We tested whether the out-degree in the COVID-19 network of South Korea follows the power law. To this end, we followed the procedure proposed by Clauset et al. [8]. First, we estimated the parameters of the power-law distribution, assuming that the out-degrees of nodes were based on the power-law distribution. Then, using bootstrap, we calculated the distances between the 3,000 sets of data generated from the estimated distribution and the distribution itself. The 3,000 distance values represent random fluctuations that the data would show when they follow the power-law distribution. Then, we compared the distances with the distance between our actual data and the estimated power-law distribution. This determines how many times the distances based on simulated data are farther than the distance between our real data and the estimated distribution. Using the results, we analyzed whether the null hypothesis that the out-degrees of nodes follow the power law could be rejected. The Kolmogorov–Smirnov statistic was used to calculate the distance. Finally, the explanatory power of the power-law distribution was compared with other distributions, which could be an alternative model for fitting a heavy-tailed distribution.

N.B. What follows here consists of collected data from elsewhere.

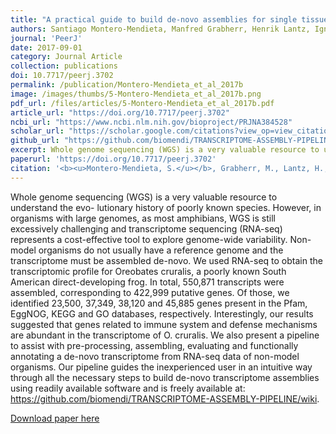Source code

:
 ```yaml
---
title: "A practical guide to build de-novo assemblies for single tissues of non-model organisms: the example of a Neotropical frog"
authors: Santiago Montero-Mendieta, Manfred Grabherr, Henrik Lantz, Ignacio De la Riva, Jennifer A. Leonard, Matthew T. Webster, Carles Vilà
journal: 'PeerJ'
date: 2017-09-01
category: Journal Article
collection: publications
doi: 10.7717/peerj.3702
permalink: /publication/Montero-Mendieta_et_al_2017b
image: /images/thumbs/5-Montero-Mendieta_et_al_2017b.png
pdf_url: /files/articles/5-Montero-Mendieta_et_al_2017b.pdf
article_url: "https://doi.org/10.7717/peerj.3702"
ncbi_url: "https://www.ncbi.nlm.nih.gov/bioproject/PRJNA384528"
scholar_url: "https://scholar.google.com/citations?view_op=view_citation&hl=en&user=kecK5aoAAAAJ&citation_for_view=kecK5aoAAAAJ:UeHWp8X0CEIC"
github_url: "https://github.com/biomendi/TRANSCRIPTOME-ASSEMBLY-PIPELINE"
excerpt: Whole genome sequencing (WGS) is a very valuable resource to understand the evo- lutionary history of poorly known species. However, in organisms with large genomes, as most amphibians, WGS is still excessively challenging and transcriptome sequencing (RNA-seq) represents a cost-effective tool to explore genome-wide variability. Non- model organisms do not usually have a reference genome and the transcriptome must be assembled de-novo. We used RNA-seq to obtain the transcriptomic profile for Oreobates cruralis, a poorly known South American direct-developing frog ...
paperurl: 'https://doi.org/10.7717/peerj.3702'
citation: '<b><u>Montero-Mendieta, S.</u></b>, Grabherr, M., Lantz, H., De la Riva, I., Leonard, J.A., Webster, M.T., Vilà, C. (2017). A practical guide to build de-novo assemblies for single tissues of non-model organisms: the example of a Neotropical frog. <i>PeerJ</i>, 5, e3702'
---
```

Whole genome sequencing (WGS) is a very valuable resource to understand the evo- lutionary history of poorly known species. However, in organisms with large genomes, as most amphibians, WGS is still excessively challenging and transcriptome sequencing (RNA-seq) represents a cost-effective tool to explore genome-wide variability. Non- model organisms do not usually have a reference genome and the transcriptome must be assembled de-novo. We used RNA-seq to obtain the transcriptomic profile for Oreobates cruralis, a poorly known South American direct-developing frog. In total, 550,871 transcripts were assembled, corresponding to 422,999 putative genes. Of those, we identified 23,500, 37,349, 38,120 and 45,885 genes present in the Pfam, EggNOG, KEGG and GO databases, respectively. Interestingly, our results suggested that genes related to immune system and defense mechanisms are abundant in the transcriptome of O. cruralis. We also present a pipeline to assist with pre-processing, assembling, evaluating and functionally annotating a de-novo transcriptome from RNA-seq data of non-model organisms. Our pipeline guides the inexperienced user in an intuitive way through all the necessary steps to build de-novo transcriptome assemblies using readily available software and is freely available at: https://github.com/biomendi/TRANSCRIPTOME-ASSEMBLY-PIPELINE/wiki.

[Download paper here](https://santiagomonteromendieta.github.io/files/Montero-Mendieta_et_al_2019.pdf)
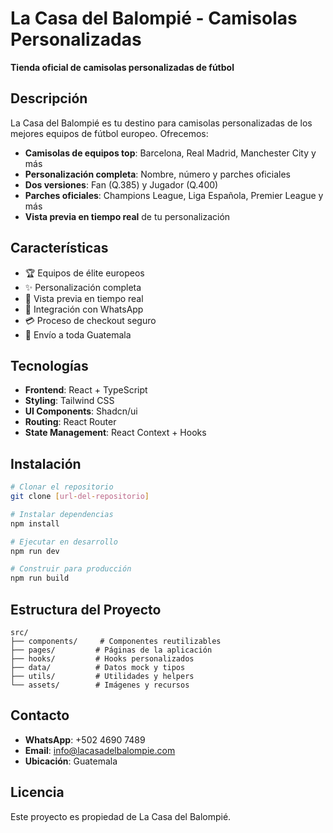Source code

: # La Casa del Balompié - Camisolas Personalizadas

**Tienda oficial de camisolas personalizadas de fútbol**

## Descripción

La Casa del Balompié es tu destino para camisolas personalizadas de los mejores equipos de fútbol europeo. Ofrecemos:

- **Camisolas de equipos top**: Barcelona, Real Madrid, Manchester City y más
- **Personalización completa**: Nombre, número y parches oficiales
- **Dos versiones**: Fan (Q.385) y Jugador (Q.400)
- **Parches oficiales**: Champions League, Liga Española, Premier League y más
- **Vista previa en tiempo real** de tu personalización

## Características

- 🏆 Equipos de élite europeos
- ✨ Personalización completa
- 🎨 Vista previa en tiempo real
- 📱 Integración con WhatsApp
- 💳 Proceso de checkout seguro
- 🚚 Envío a toda Guatemala

## Tecnologías

- **Frontend**: React + TypeScript
- **Styling**: Tailwind CSS
- **UI Components**: Shadcn/ui
- **Routing**: React Router
- **State Management**: React Context + Hooks

## Instalación

```bash
# Clonar el repositorio
git clone [url-del-repositorio]

# Instalar dependencias
npm install

# Ejecutar en desarrollo
npm run dev

# Construir para producción
npm run build
```

## Estructura del Proyecto

```
src/
├── components/     # Componentes reutilizables
├── pages/         # Páginas de la aplicación
├── hooks/         # Hooks personalizados
├── data/          # Datos mock y tipos
├── utils/         # Utilidades y helpers
└── assets/        # Imágenes y recursos
```

## Contacto

- **WhatsApp**: +502 4690 7489
- **Email**: info@lacasadelbalompie.com
- **Ubicación**: Guatemala

## Licencia

Este proyecto es propiedad de La Casa del Balompié.
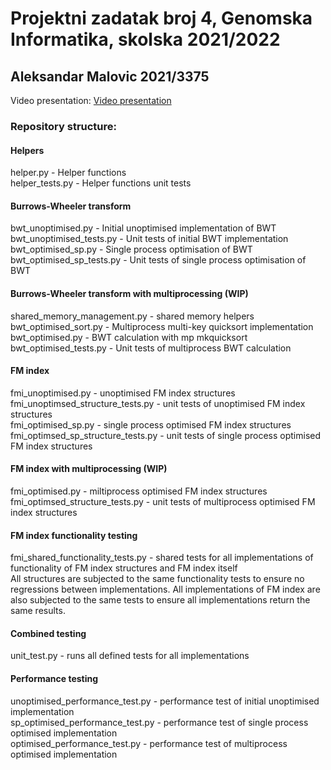 # Projektni zadatak broj 4, Genomska Informatika, skolska 2021/2022

## Aleksandar Malovic 2021/3375

Video presentation: [Video presentation](https://www.youtube.com/watch?v=hhbMQNiOfj0)

### Repository structure:

#### Helpers
helper.py - Helper functions  
helper_tests.py - Helper functions unit tests

#### Burrows-Wheeler transform
bwt_unoptimised.py - Initial unoptimised implementation of BWT  
bwt_unoptimised_tests.py - Unit tests of initial BWT implementation  
bwt_optimised_sp.py - Single process optimisation of BWT  
bwt_optimised_sp_tests.py - Unit tests of single process optimisation of BWT

#### Burrows-Wheeler transform with multiprocessing (WIP)
shared_memory_management.py - shared memory helpers  
bwt_optimised_sort.py - Multiprocess multi-key quicksort implementation  
bwt_optimised.py - BWT calculation with mp mkquicksort  
bwt_optimised_tests.py - Unit tests of multiprocess BWT calculation  

#### FM index
fmi_unoptimised.py - unoptimised FM index structures  
fmi_unoptimsed_structure_tests.py - unit tests of unoptimised FM index structures  
fmi_optimised_sp.py - single process optimised FM index structures  
fmi_optimsed_sp_structure_tests.py - unit tests of single process optimised FM index structures  

#### FM index with multiprocessing (WIP)
fmi_optimised.py - miltiprocess optimised FM index structures  
fmi_optimsed_structure_tests.py - unit tests of multiprocess optimised FM index structures

#### FM index functionality testing
fmi_shared_functionality_tests.py - shared tests for all implementations of functionality of FM index structures and FM index itself  
All structures are subjected to the same functionality tests to ensure no regressions between implementations. All implementations of FM index are also subjected to the same tests to ensure all implementations return the same results.

#### Combined testing
unit_test.py - runs all defined tests for all implementations

#### Performance testing
unoptimised_performance_test.py - performance test of initial unoptimised implementation  
sp_optimised_performance_test.py - performance test of single process optimised implementation  
optimised_performance_test.py - performance test of multiprocess optimised implementation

Third, the virtual structural changes in the network were used to estimate the expected effects of network-based health policies. If the health authorities had the network information perfectly, they would have controlled the most infectious node first in the overall infection network. If successful, it would have had the effect of isolating and eliminating the nodes in the measured infection network. We observed how the overall structure of the infection network and related indicators changed by removing the top 1% or 5% nodes on the out-degree. This gives us an idea of the expected effect of health policies using network information.
All the analyses explained above were performed using R [9] and its packages, including the following: “tidyverse” [10] (for data wrangling and visualization), “igraph” [11] (for network analysis), “lubridate” [12] (for handling date), “ggraph” [13] (for visualization), “slam” [14] (for data wrangling), and “PoweRlaw” [15] (for analyzing power law).
Seoul National University Institutional Review Board approved this study (IRB No. E2009/003-001, Results of review: Exemption).